> Entries shown:
========
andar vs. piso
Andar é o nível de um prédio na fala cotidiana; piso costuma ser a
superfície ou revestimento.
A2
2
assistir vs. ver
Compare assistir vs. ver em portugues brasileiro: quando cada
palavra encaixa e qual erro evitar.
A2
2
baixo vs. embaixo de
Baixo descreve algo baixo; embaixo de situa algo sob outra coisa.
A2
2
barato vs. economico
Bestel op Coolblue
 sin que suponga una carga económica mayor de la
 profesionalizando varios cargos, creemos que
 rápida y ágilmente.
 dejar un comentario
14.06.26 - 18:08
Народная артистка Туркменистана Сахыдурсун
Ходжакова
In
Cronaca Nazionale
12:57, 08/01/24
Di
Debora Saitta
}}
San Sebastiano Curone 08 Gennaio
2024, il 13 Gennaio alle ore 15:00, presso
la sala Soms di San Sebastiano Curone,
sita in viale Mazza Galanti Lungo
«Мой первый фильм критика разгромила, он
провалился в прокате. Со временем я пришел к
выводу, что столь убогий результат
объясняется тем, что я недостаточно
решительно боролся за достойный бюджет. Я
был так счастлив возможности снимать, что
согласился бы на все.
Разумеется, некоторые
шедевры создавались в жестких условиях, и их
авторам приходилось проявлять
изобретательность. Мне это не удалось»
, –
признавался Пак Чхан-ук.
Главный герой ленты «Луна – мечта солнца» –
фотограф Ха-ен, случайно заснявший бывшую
========
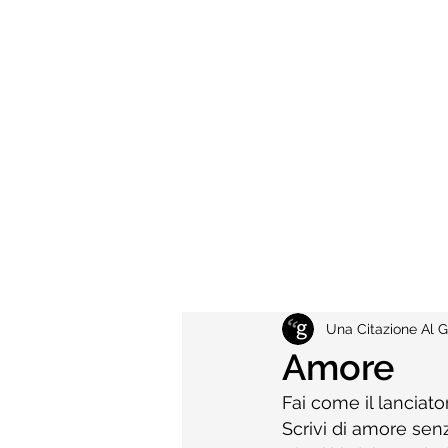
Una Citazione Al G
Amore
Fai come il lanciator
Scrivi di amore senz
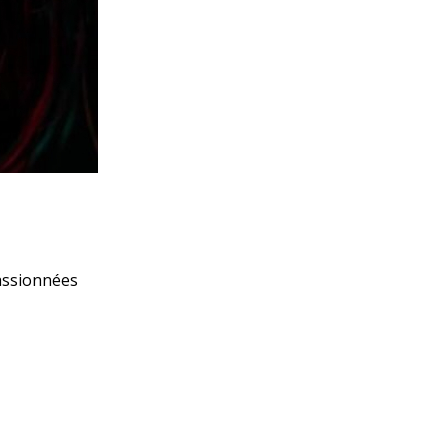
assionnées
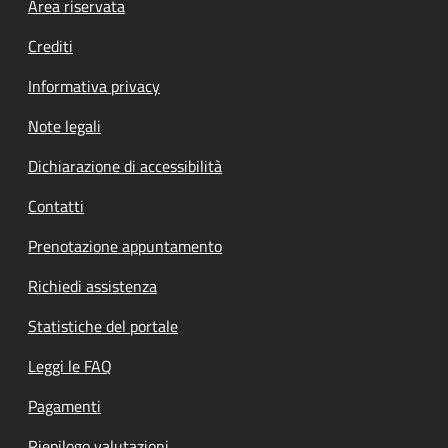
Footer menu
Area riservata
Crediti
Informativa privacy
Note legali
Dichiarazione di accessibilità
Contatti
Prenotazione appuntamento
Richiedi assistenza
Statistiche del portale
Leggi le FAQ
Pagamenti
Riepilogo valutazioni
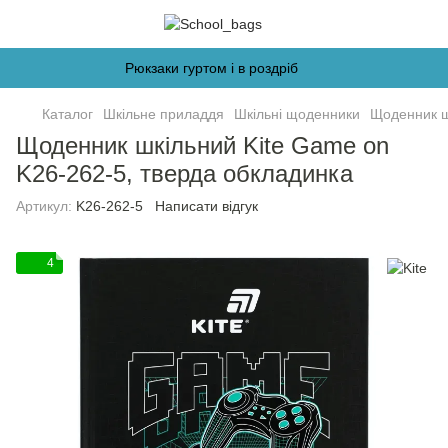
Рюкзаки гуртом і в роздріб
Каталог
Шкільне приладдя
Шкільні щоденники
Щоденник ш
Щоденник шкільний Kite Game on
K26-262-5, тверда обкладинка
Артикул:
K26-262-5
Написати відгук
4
========
> Work order: Copy, word for word, the entries' lines from the line with "andar vs. piso" through the line with "критика разгромила, он", including both of those lines.

> Reply:
andar vs. piso
Andar é o nível de um prédio na fala cotidiana; piso costuma ser a
superfície ou revestimento.
A2
2
assistir vs. ver
Compare assistir vs. ver em portugues brasileiro: quando cada
palavra encaixa e qual erro evitar.
A2
2
baixo vs. embaixo de
Baixo descreve algo baixo; embaixo de situa algo sob outra coisa.
A2
2
barato vs. economico
Bestel op Coolblue
 sin que suponga una carga económica mayor de la
 profesionalizando varios cargos, creemos que
 rápida y ágilmente.
 dejar un comentario
14.06.26 - 18:08
Народная артистка Туркменистана Сахыдурсун
Ходжакова
In
Cronaca Nazionale
12:57, 08/01/24
Di
Debora Saitta
}}
San Sebastiano Curone 08 Gennaio
2024, il 13 Gennaio alle ore 15:00, presso
la sala Soms di San Sebastiano Curone,
sita in viale Mazza Galanti Lungo
«Мой первый фильм критика разгромила, он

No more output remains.